**EXERCISE DESCRIPTION**
Print exactly the lines below between the line holding "photomicrograph shows normal" and the line holding "IHC image of", inclusive, and nothing more.

**MATERIAL PROVIDED**
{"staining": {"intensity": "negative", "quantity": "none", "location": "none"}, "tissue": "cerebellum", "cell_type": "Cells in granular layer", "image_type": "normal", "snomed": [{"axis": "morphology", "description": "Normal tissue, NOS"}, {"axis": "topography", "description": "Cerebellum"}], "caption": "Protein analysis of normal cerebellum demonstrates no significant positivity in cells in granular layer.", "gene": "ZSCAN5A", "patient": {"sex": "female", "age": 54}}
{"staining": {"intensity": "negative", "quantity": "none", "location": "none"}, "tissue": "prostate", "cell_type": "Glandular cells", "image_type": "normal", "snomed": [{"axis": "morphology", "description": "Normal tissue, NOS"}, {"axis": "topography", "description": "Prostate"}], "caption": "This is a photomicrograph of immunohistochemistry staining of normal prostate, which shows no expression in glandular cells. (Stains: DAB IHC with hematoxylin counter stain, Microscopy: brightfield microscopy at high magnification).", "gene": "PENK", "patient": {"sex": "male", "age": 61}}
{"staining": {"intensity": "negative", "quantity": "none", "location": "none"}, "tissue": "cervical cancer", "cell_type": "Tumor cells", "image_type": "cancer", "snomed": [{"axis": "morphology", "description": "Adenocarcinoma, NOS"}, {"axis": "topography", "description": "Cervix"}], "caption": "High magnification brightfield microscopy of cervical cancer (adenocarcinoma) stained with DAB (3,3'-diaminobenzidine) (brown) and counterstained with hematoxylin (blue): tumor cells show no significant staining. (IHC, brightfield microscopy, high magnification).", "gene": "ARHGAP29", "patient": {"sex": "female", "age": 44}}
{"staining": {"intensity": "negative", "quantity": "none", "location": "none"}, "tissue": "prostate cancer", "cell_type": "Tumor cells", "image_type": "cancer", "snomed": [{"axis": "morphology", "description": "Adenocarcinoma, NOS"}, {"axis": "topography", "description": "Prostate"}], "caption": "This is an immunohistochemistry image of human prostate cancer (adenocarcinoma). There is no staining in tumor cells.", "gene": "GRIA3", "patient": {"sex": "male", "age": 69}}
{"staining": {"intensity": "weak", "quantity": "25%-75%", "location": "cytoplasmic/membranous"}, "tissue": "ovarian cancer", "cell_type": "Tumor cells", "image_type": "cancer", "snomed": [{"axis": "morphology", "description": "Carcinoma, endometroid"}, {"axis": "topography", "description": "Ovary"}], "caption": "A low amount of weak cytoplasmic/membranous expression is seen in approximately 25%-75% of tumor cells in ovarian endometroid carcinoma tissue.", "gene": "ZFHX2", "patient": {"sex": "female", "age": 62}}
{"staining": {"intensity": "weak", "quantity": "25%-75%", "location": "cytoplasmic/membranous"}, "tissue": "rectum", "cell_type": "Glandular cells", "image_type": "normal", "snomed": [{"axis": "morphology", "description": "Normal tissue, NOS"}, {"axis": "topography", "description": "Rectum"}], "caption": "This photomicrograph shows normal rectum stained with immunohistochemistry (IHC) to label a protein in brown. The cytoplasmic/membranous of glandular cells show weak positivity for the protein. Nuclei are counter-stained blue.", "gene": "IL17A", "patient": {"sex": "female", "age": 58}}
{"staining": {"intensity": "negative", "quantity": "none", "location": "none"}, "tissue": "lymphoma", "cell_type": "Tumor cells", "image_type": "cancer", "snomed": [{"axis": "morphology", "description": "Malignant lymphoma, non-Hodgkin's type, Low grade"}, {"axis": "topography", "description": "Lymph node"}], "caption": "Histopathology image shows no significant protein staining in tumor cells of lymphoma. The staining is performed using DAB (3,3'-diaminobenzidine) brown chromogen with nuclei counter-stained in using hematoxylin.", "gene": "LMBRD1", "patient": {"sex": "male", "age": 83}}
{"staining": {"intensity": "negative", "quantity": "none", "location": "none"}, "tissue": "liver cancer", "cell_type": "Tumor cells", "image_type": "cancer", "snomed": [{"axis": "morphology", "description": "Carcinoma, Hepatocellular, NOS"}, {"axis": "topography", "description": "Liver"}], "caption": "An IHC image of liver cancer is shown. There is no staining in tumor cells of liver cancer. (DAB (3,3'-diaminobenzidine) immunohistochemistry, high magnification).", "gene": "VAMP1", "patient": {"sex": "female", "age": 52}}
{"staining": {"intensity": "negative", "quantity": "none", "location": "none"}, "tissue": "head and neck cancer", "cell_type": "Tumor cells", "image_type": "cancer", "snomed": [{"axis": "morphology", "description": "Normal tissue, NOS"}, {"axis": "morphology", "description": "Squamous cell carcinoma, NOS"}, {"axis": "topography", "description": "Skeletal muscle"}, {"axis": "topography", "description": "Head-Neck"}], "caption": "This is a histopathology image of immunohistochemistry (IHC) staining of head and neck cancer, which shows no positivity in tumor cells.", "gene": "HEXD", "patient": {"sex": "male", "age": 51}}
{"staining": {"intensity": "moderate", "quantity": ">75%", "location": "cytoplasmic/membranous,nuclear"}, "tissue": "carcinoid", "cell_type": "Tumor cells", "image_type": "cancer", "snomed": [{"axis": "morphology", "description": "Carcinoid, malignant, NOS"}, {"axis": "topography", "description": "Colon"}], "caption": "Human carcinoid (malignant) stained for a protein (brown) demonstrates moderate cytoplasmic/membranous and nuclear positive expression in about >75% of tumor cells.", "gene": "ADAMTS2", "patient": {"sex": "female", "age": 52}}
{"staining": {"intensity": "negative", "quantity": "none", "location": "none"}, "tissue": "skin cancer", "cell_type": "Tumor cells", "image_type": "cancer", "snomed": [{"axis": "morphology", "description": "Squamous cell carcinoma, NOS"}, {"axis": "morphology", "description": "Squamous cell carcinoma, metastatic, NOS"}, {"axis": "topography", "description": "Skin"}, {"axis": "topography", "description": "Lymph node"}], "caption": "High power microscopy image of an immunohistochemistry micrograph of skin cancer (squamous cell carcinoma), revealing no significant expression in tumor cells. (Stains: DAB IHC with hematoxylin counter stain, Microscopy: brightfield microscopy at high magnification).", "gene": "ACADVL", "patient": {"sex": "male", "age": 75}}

**RESULT OF THE EXERCISE**
{"staining": {"intensity": "weak", "quantity": "25%-75%", "location": "cytoplasmic/membranous"}, "tissue": "rectum", "cell_type": "Glandular cells", "image_type": "normal", "snomed": [{"axis": "morphology", "description": "Normal tissue, NOS"}, {"axis": "topography", "description": "Rectum"}], "caption": "This photomicrograph shows normal rectum stained with immunohistochemistry (IHC) to label a protein in brown. The cytoplasmic/membranous of glandular cells show weak positivity for the protein. Nuclei are counter-stained blue.", "gene": "IL17A", "patient": {"sex": "female", "age": 58}}
{"staining": {"intensity": "negative", "quantity": "none", "location": "none"}, "tissue": "lymphoma", "cell_type": "Tumor cells", "image_type": "cancer", "snomed": [{"axis": "morphology", "description": "Malignant lymphoma, non-Hodgkin's type, Low grade"}, {"axis": "topography", "description": "Lymph node"}], "caption": "Histopathology image shows no significant protein staining in tumor cells of lymphoma. The staining is performed using DAB (3,3'-diaminobenzidine) brown chromogen with nuclei counter-stained in using hematoxylin.", "gene": "LMBRD1", "patient": {"sex": "male", "age": 83}}
{"staining": {"intensity": "negative", "quantity": "none", "location": "none"}, "tissue": "liver cancer", "cell_type": "Tumor cells", "image_type": "cancer", "snomed": [{"axis": "morphology", "description": "Carcinoma, Hepatocellular, NOS"}, {"axis": "topography", "description": "Liver"}], "caption": "An IHC image of liver cancer is shown. There is no staining in tumor cells of liver cancer. (DAB (3,3'-diaminobenzidine) immunohistochemistry, high magnification).", "gene": "VAMP1", "patient": {"sex": "female", "age": 52}}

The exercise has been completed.